Search the entries for the word "Rayo". Copy each line in which it is found.
#### MATERIAL TO PROCESS ####
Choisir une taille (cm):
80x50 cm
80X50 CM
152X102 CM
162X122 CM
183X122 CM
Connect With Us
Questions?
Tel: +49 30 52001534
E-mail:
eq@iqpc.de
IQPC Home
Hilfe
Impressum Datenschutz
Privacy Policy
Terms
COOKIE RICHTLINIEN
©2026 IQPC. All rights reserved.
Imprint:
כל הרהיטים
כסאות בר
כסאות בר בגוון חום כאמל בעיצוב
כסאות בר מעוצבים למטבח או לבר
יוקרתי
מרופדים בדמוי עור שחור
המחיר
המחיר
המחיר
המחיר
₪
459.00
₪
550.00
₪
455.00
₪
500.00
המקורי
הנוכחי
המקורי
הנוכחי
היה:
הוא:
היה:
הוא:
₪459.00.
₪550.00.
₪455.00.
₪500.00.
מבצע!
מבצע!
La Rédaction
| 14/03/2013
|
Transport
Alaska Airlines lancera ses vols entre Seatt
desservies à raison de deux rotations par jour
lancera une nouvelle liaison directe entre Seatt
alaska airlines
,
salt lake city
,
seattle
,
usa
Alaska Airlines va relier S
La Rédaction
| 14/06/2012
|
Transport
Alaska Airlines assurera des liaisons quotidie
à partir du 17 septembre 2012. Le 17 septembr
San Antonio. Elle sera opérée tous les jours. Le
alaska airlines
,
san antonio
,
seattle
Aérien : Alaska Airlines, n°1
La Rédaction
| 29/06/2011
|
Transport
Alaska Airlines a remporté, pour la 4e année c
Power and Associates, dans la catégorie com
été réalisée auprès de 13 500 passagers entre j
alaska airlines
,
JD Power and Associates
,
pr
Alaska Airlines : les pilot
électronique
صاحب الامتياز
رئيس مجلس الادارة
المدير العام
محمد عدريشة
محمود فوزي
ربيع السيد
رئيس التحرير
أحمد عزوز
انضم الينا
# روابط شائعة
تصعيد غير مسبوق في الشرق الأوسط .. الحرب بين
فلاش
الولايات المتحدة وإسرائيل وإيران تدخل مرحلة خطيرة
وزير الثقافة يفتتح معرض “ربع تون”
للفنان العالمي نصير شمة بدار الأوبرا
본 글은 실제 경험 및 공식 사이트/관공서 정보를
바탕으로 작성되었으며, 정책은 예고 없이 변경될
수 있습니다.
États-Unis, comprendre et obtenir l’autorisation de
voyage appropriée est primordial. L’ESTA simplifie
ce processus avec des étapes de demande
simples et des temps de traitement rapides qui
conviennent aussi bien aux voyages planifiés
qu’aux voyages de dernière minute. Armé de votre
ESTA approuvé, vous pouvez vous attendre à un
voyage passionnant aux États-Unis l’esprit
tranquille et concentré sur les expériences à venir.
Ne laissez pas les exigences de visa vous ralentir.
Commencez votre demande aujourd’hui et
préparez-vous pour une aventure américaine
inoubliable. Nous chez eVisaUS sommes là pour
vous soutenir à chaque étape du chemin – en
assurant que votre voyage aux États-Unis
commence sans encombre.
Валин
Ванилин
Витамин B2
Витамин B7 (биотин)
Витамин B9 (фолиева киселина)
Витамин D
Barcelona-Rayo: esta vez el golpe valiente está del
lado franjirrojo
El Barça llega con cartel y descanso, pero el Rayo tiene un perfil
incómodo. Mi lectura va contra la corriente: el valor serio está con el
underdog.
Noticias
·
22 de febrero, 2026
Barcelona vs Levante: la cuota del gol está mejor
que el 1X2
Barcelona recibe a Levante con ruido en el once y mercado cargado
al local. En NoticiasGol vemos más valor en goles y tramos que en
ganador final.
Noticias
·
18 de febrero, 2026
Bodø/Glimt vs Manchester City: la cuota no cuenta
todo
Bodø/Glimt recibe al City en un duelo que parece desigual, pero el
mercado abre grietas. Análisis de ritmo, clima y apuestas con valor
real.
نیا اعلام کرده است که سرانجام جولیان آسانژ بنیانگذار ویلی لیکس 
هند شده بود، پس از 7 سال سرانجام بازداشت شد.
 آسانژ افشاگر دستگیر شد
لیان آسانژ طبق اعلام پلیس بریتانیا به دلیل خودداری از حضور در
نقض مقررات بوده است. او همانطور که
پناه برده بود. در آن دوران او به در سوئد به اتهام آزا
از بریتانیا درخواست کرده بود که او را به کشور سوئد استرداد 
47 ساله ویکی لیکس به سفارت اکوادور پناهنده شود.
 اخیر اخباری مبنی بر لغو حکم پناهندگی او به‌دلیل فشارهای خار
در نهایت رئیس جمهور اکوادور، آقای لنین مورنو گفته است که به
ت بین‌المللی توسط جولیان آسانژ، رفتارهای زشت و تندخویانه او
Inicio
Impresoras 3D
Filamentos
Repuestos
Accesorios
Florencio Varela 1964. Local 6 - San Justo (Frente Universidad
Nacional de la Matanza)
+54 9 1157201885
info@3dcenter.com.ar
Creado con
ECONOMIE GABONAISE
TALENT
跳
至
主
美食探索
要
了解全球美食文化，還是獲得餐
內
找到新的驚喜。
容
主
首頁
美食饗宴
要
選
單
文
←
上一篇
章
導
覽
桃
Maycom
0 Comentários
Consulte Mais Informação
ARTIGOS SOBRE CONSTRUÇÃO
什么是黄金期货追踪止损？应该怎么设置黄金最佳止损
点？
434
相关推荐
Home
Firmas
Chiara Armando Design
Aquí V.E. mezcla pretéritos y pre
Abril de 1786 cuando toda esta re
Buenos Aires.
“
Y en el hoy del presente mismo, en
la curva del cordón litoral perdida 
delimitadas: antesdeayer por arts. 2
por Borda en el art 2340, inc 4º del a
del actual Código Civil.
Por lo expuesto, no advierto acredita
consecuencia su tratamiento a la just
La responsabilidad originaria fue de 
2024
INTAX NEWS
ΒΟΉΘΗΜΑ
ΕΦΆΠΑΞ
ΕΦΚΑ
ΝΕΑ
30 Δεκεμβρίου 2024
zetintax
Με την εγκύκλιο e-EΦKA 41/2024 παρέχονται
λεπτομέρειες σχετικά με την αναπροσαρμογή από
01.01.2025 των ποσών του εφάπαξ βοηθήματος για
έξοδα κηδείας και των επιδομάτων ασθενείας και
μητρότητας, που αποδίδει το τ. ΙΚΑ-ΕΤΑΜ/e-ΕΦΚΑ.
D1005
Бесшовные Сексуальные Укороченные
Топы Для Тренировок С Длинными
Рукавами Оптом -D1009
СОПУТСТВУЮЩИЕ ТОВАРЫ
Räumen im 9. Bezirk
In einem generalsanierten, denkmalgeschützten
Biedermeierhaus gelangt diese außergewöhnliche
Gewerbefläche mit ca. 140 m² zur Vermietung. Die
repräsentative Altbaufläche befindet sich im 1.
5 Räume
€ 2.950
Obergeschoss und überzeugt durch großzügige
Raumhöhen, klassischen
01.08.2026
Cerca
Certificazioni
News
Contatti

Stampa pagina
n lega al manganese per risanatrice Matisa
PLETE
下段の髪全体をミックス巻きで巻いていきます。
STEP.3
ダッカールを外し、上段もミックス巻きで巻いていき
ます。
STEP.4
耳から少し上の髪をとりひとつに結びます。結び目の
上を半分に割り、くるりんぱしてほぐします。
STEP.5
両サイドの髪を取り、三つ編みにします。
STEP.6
####
(TASK RESULT)
Barcelona-Rayo: esta vez el golpe valiente está del
El Barça llega con cartel y descanso, pero el Rayo tiene un perfil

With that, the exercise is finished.